Aufgaben:
A - Beantworte anhand des Textes über bionische Robotergreifer folgende Fragen:
(i) Von welchem Tier stammen die Hafteigenschaften, auf denen die Gecomer-Technologie beruht?
(ii) Welche Schaltzeiten soll die neue Entwicklungsstufe der Gecomer-Technologie erreichen?
(iii) Wie viele Unternehmen werden bis 2024 allein in Deutschland Produktionsstandorte zur Batteriezellenfertigung errichten?
B - Setze den Text über bionische Robotergreifer nach seinem letzten Satz fort.

Bereitgestellter Text:
Um Batterien oder Brennstoffzellen für den Wasserstoffantrieb von Autos künftig kosten- und energiesparend zu produzieren, setzt die Industrie auf Automatisierungstechnik. Dafür entwickelt Innocise neuartige Robotergreifer, deren Prinzip von der Natur abgeschaut ist. Sie nutzen bionische Hafteigenschaften und kommen beim Greifen der Komponenten ohne externe Energie aus. Damit sinkt der Energiebedarf in der Produktion erheblich.
„So wird durch ein bio-inspiriertes, innovatives Greifen beispielsweise die Batteriefertigung und Produktion von Brennstoffzellenkomponenten mit neuen Materialien revolutioniert“, sagt Henrik Ollmann, Head of Technology bei Innocise. Dabei handelt es sich um das F&E-Projekt InnoMat, das die Entwicklung und Charakterisierung der Gecomer-Technologie (Hafteigenschaften der Geckos) zum Einsatz in der Batterie- und Brennstoffzellenfertigung sowie die Prozessintegration der Gecomer-Technik umfasst. Schunk nutzt das Prinzip bereits in einem seiner Produkte, dem Adheso.
Greifer stapelt Batteriefolien und Komponenten der Brennstoffzelle
Als Projektergebnis wird eine neue Entwicklungsstufe der Gecomer-Technologie vorliegen, die zuverlässig und dennoch extrem schnell Batteriefolien und Komponenten der Brennstoffzelle stapelt – bei Haftkräften vergleichbar mit Vakuumgreifern und Schaltzeiten deutlich unter 100 Millisekunden. Diese zum Teil gasdurchlässigen und sehr fragilen Bauteile werden sicher, flexibel und hochpräzise positioniert.
Auf kostspielige Zusatzapparaturen und Infrastruktur wie beispielsweise Saugsysteme und Druckluftversorgung, die die Komplexität und damit Fehleranfälligkeit erhöhen, kann gänzlich verzichtet werden. Dadurch verbessert sich auch die Energie- und Ressourceneffizienz, sowie die Geräuschemission des Gesamtsystems erheblich.
Video: Schunk Adheso-Greifer in der Elektronikindustrie
Das neu zu entwickelnde Produkt wird gezielt im Markt der Energiesysteme insbesondere der Batterie und Brennstoffzellenfertigung zum Einsatz kommen, dabei allgemein im Maschinen- und Anlagenbau sowie zukünftig im gesamten Automotive-Bereich. Allein in Deutschland werden bis 2024 über 13 Unternehmen ihre Produktionsstandorte zur Batteriezellenfertigung errichten.

Bereitgestellte Datensätze:

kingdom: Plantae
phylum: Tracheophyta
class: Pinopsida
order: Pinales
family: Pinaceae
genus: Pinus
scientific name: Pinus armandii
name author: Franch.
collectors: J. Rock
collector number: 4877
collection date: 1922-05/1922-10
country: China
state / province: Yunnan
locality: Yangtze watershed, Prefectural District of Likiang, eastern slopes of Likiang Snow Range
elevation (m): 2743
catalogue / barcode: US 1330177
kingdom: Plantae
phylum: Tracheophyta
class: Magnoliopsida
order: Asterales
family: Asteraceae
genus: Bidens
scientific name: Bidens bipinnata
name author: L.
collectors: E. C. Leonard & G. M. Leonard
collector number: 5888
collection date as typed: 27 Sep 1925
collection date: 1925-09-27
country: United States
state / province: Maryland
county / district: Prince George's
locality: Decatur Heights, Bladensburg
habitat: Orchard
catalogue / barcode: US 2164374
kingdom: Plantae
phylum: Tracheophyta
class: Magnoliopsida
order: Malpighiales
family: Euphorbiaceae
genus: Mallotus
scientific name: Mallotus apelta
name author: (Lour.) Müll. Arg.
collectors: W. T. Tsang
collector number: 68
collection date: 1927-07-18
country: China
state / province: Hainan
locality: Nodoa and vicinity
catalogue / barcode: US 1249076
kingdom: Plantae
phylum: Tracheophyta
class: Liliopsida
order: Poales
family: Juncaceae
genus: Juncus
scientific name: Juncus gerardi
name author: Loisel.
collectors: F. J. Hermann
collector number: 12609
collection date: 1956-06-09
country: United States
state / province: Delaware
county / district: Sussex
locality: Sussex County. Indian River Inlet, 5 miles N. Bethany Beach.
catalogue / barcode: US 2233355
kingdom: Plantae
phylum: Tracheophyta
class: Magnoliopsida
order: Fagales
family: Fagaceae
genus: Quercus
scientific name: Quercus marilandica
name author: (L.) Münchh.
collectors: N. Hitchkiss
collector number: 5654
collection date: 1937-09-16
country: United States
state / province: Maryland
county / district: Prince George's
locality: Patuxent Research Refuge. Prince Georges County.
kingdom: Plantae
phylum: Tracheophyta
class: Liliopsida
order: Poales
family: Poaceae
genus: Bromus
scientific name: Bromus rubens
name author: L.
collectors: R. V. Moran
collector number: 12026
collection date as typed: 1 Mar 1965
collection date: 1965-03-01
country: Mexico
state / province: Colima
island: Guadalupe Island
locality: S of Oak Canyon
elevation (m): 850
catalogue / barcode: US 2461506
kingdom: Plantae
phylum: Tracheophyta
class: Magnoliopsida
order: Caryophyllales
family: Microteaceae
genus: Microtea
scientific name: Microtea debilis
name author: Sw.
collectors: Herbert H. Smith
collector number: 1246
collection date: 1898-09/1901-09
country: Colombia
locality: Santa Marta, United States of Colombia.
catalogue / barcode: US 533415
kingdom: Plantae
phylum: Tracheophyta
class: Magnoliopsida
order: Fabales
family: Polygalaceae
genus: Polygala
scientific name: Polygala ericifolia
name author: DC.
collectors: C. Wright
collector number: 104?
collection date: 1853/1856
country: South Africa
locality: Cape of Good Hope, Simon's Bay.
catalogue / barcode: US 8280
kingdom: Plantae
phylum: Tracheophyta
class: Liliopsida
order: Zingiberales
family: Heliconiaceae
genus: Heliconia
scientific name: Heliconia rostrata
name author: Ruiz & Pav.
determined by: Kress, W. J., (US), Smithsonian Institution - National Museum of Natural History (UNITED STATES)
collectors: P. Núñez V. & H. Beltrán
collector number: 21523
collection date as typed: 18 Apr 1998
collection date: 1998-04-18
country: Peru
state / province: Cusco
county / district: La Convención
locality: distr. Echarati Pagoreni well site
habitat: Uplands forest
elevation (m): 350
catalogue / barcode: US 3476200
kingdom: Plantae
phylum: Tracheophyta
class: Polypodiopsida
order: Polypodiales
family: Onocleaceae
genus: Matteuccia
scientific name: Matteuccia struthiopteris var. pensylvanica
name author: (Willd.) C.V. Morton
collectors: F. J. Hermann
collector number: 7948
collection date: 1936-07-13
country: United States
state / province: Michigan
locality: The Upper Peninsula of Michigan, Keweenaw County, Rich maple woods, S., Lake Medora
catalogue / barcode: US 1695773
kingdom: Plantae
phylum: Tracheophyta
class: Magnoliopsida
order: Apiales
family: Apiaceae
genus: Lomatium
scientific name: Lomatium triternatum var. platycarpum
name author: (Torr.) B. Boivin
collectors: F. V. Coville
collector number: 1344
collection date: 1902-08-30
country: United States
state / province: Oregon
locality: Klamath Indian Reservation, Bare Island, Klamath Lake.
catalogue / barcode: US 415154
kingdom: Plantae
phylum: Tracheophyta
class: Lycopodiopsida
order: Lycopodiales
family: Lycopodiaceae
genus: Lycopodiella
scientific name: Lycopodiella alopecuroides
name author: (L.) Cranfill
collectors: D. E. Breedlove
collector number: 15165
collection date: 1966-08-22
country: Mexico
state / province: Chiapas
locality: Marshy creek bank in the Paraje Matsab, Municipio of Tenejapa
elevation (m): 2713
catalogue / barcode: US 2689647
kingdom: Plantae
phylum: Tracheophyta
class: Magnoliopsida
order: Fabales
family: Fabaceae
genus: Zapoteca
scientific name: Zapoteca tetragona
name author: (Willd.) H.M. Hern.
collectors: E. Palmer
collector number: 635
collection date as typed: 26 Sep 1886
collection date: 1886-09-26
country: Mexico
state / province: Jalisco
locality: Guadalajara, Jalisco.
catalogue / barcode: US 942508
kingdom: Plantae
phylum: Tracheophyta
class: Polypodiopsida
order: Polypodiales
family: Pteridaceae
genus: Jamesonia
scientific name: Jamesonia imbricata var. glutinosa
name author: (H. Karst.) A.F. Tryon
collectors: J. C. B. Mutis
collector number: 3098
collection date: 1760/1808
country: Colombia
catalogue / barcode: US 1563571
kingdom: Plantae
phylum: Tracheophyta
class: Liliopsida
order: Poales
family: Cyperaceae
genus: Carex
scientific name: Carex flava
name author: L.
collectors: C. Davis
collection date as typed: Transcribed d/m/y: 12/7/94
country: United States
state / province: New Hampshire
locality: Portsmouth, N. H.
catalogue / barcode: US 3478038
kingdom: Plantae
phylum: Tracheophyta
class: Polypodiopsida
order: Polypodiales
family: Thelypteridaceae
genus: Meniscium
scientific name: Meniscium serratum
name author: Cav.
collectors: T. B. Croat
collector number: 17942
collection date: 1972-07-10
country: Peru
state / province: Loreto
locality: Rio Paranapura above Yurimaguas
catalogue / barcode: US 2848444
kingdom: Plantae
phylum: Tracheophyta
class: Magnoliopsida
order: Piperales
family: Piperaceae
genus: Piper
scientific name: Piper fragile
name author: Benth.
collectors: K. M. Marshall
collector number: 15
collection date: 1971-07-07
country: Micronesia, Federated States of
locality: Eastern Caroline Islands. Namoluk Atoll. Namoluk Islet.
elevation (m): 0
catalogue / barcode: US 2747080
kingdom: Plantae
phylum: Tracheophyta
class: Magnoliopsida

Erwartete Ergebnisse:
A -
(i) Vom Gecko.
(ii) Schaltzeiten deutlich unter 100 Millisekunden.
(iii) Über 13 Unternehmen.

B -
Wo die Technologie in der Industrie eingesetzt werden kann
Die Gecomer-Technologie bietet Lösungen in folgenden Bereichen:
• Produktion: reduzierte Ausschussrate beim Handling sensitiver Materialien. „Die Handhabung von empfindlichen Bauteilen ist derzeit ein großes Problem in vielen Industriebereichen“, erläutert CEO Marc Schöneich. Vakuumgreifer und mechanische Greifer bauen im Kontakt mit dem empfindlichen Objekt hohe lokale Drücke auf, um es zuverlässig zu halten. Dies führt zum Beispiel bei dünnen Folien regelmäßig zu einer unerwünschten Faltenbildung der Folie im Greifbereich, wodurch das Produkt oft beschädigt wird. Die dünnen 'Hafthaare' der Gecomer-Technologie ermöglichen dagegen eine gleichmäßige Verteilung der Haltekraft über die gesamte Folie und garantieren so die Unversehrtheit des Objekts auch nach vielen Greifzyklen.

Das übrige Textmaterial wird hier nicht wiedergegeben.